(Stored entries)

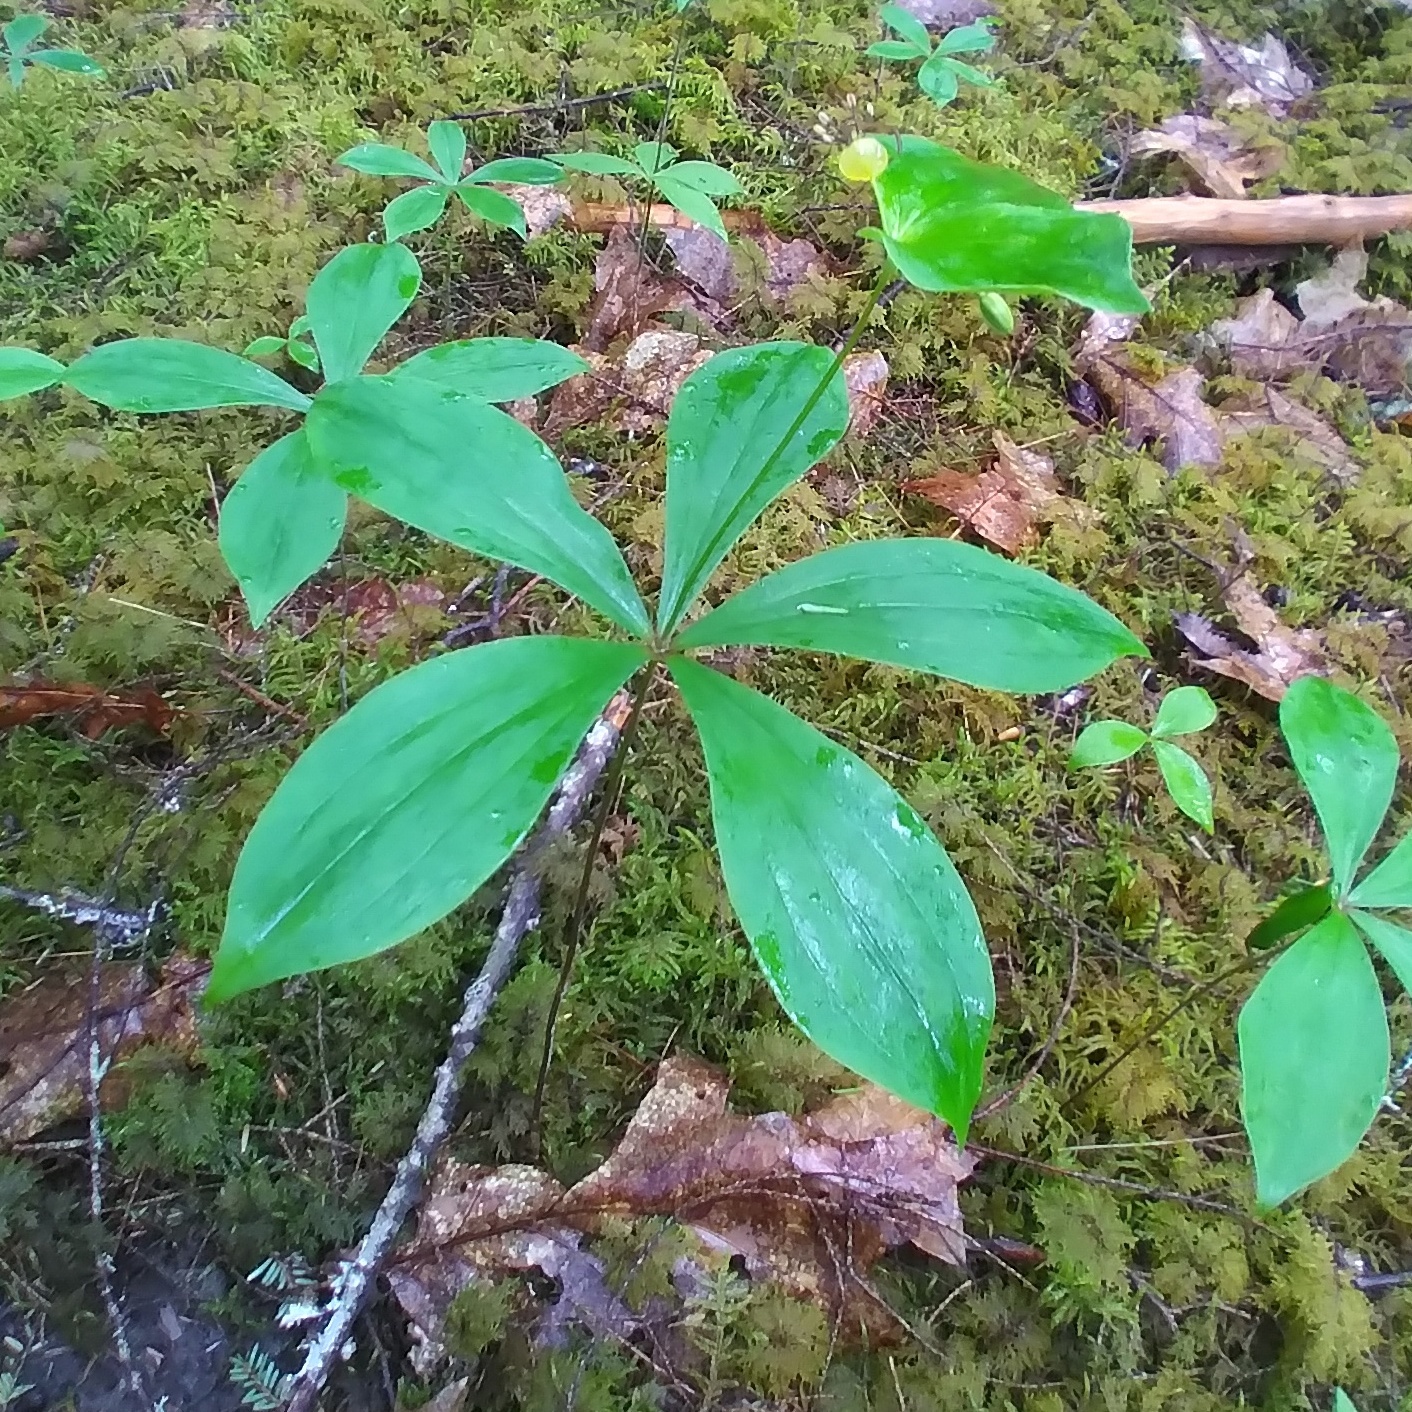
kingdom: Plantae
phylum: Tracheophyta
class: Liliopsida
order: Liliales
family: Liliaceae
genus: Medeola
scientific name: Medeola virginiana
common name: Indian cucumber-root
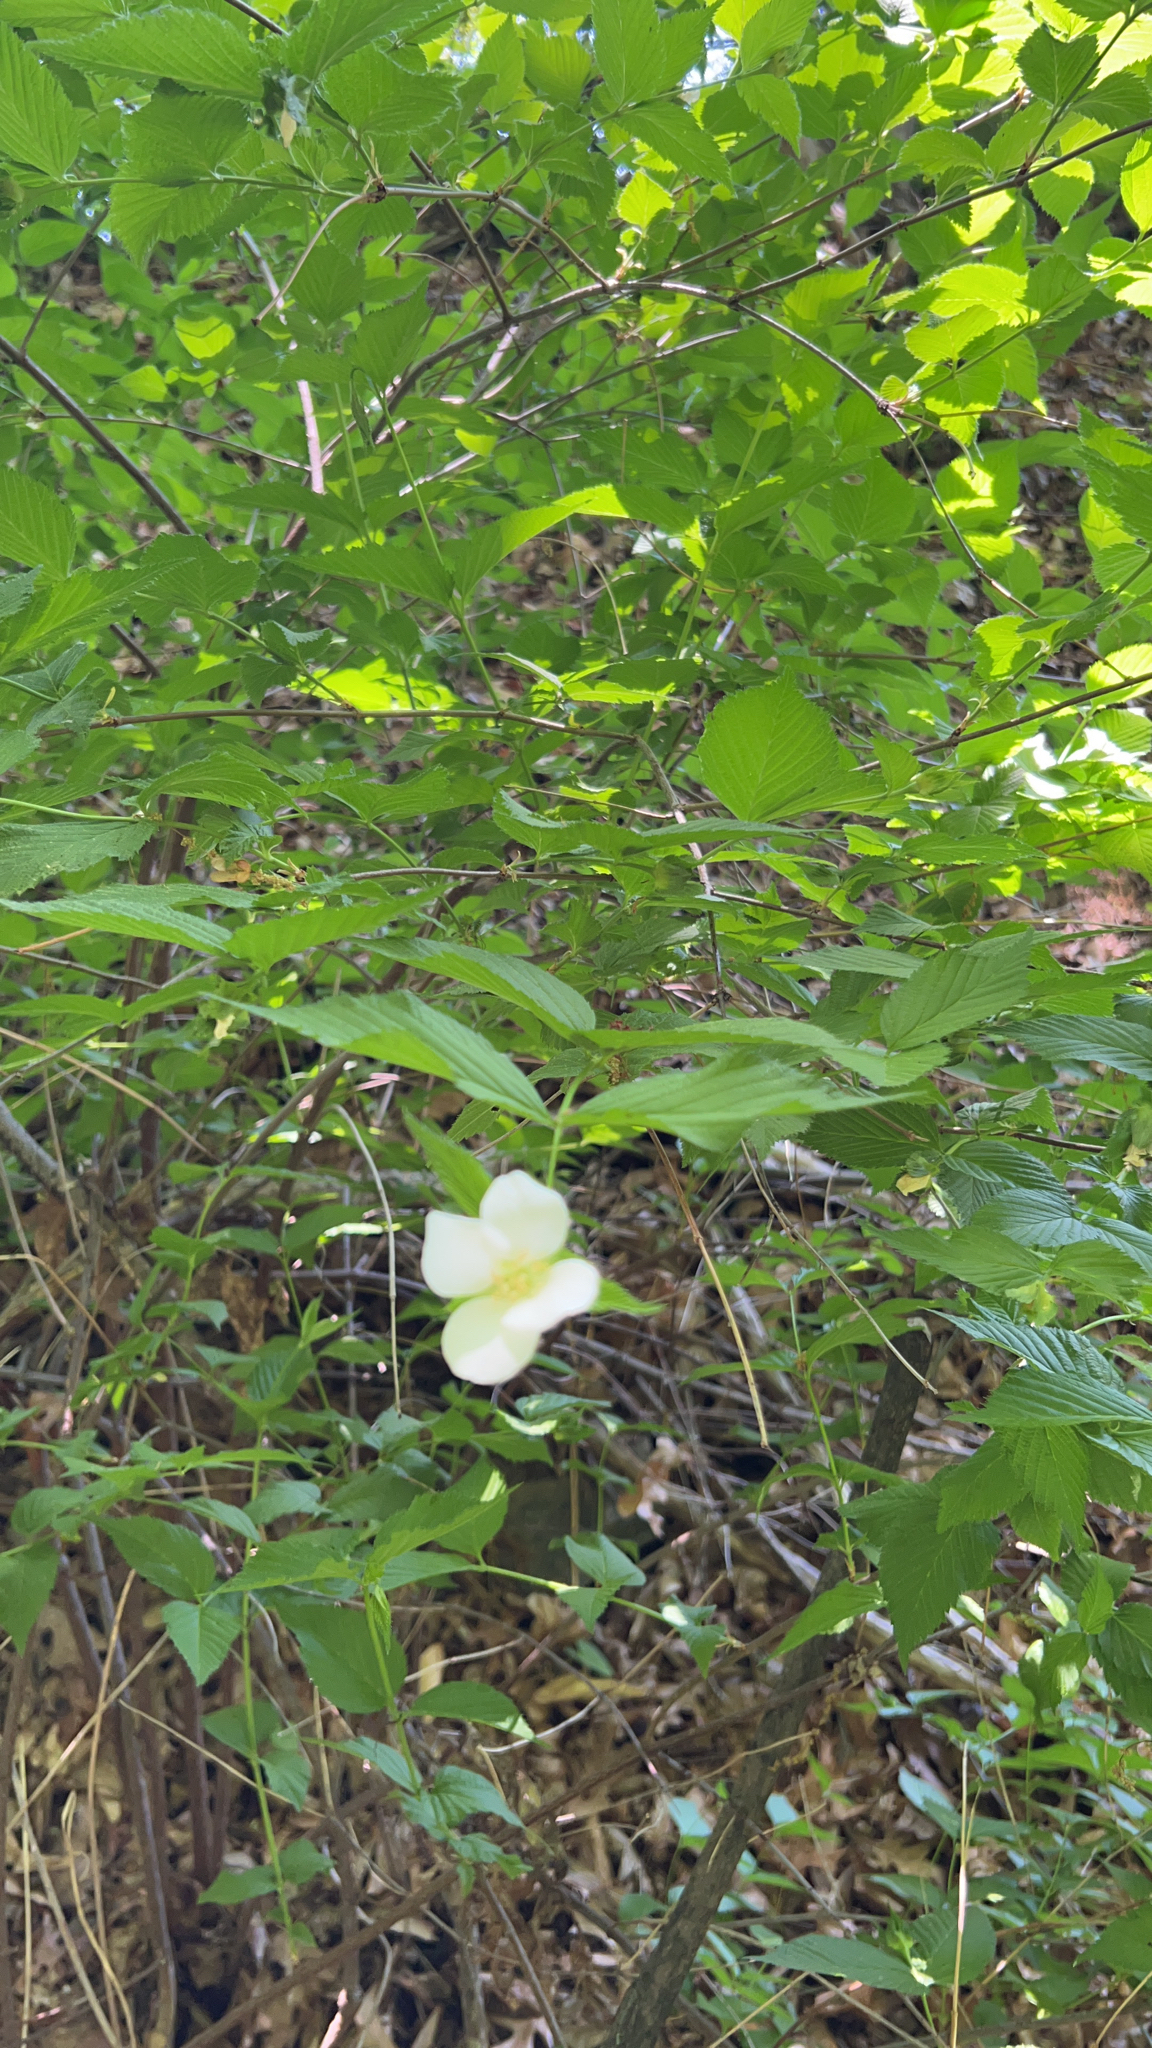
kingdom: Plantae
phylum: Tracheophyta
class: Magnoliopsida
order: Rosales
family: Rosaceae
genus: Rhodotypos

What is being asked
Substitute "realm" for every "kingdom" in the material above and write it out again without the pictures, keeping all other lines unchanged.

Task answer
realm: Plantae
phylum: Tracheophyta
class: Liliopsida
order: Liliales
family: Liliaceae
genus: Medeola
scientific name: Medeola virginiana
common name: Indian cucumber-root
realm: Plantae
phylum: Tracheophyta
class: Magnoliopsida
order: Rosales
family: Rosaceae
genus: Rhodotypos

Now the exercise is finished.